In der Berliner Schwimm- und Sprunghalle im Europasportpark ermitteln die Beckenschwimmer ihre deutschen Meister 2021 – unter strengsten Coronaschutzbestimmungen und ohne Zuschauer. Es werden keine Staffeln ausgetragen und die Teilnehmerzahl ist pro Wettkampf auf lediglich 20 begrenzt. Insgesamt durften 92 Vereine 135 Frauen und 150 Männer melden. So ist schon die Qualifikation eine besondere Auszeichnung. Umso erfreulicher für die Sportstadt Schwäbisch Gmünd ist, dass gleich vier Mitglieder des Schwimmvereins (SVG) an den Titelkämpfen in Berlin teilnehmen.

 

Für Henning Mühlleitner, der seit drei Jahren für die Neckarsulmer Sportunion startet, könnte es sogar zu drei Podestplätzen reichen – durchaus ganz oben. Der Staffeleuropameister von 2018 ist nämlich in seiner Spezialdisziplin über 400 Meter Freistil klarer Favorit, da Doppelweltmeister Florian Wellbrock und Shootingstar Lukas Märtens (beide Magdeburg) nicht für Berlin gemeldet haben und sich voll auf die Vorbereitung für die Olympischen Spiele (23. Juli bis 8. August) konzentrieren.  Rückenwind hat Henning Mühlleitner in diesen Tagen auch dadurch erhalten, dass er von den Bundestrainern Bernd Berkhahn und Hannes Vitense neben Lukas Märtens nun fest für den Einzelstart über 400 Meter Freistil in Tokio nominiert wurde. „Das gibt mir nochmals einen Motivationsschub für Berlin“, sagt Mühlleitner, „die Finals 21 sind für mich eine wichtige Standortbestimmung fürs Tempogefühl und den Fitnesszustand vor Tokio“. Mit seiner erst kürzlich erzielten Bestzeit von 3.45,36 Minuten ist Mühlleitner der einzige 400-Meter-Freistilstarter, der bislang die 3.50-Minutenmarke unterboten hat.

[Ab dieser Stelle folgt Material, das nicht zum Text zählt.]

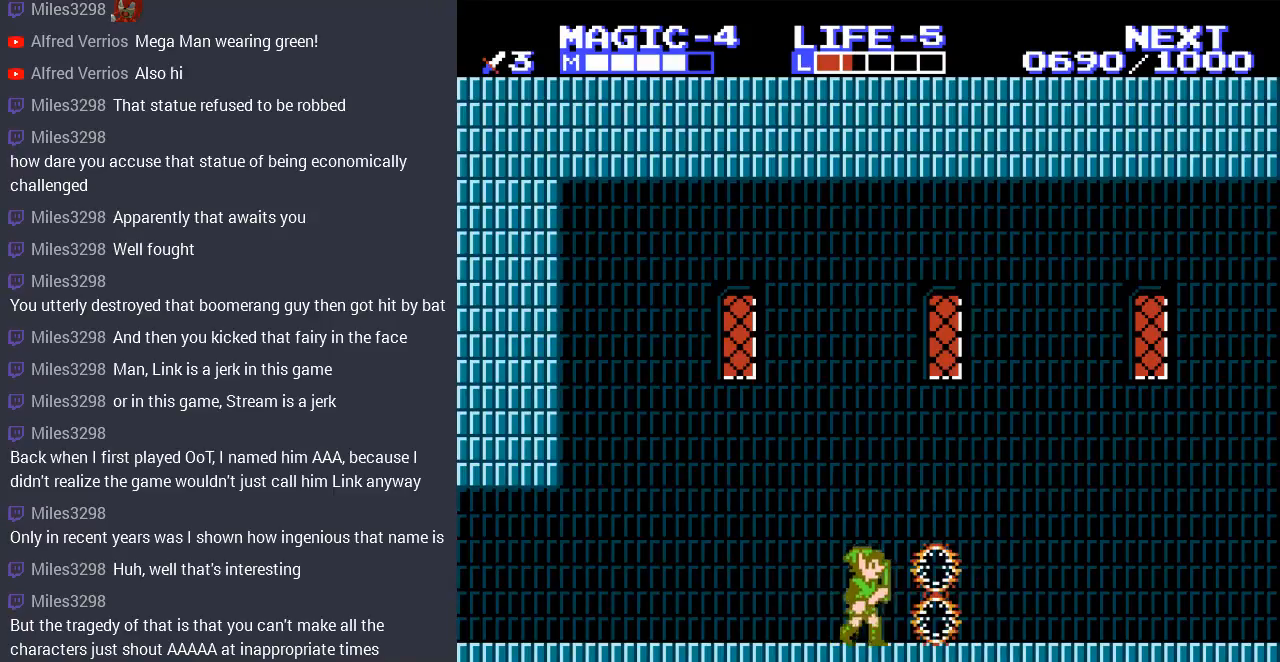
{"buttons": ["DPAD_RIGHT"], "events": []}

Auch über 200 Meter Freistil will Henning Mühlleitner nach dem deutschen Meistertitel greifen – mit seiner Meldezeit von 1.47,77 Minuten liegt er nur einen Wimpernschlag hinter dem Essener Poul Zellmann (1.47,53). Mit der viertbesten Zeit von 8.10,07 Minuten geht Mühlleitner über 800 Meter Freistil an den Start. Auch auf dieser Langstrecke kann der 23-jährige Informatikstudent nach Gold greifen, denn die 7.56,53 Minuten von Sven Schwarz (Wasserfreunde Hannover) sind für ihn nicht unerreichbar: „Mit meinem neuen Heimcoach Matthew Magee habe ich in den letzten Wochen die Trainingsintensität erhöht und vor allem dabei auf exakte Tempofixierung geachtet“, lässt der Gmünder Sportler des Jahres 2018 wissen.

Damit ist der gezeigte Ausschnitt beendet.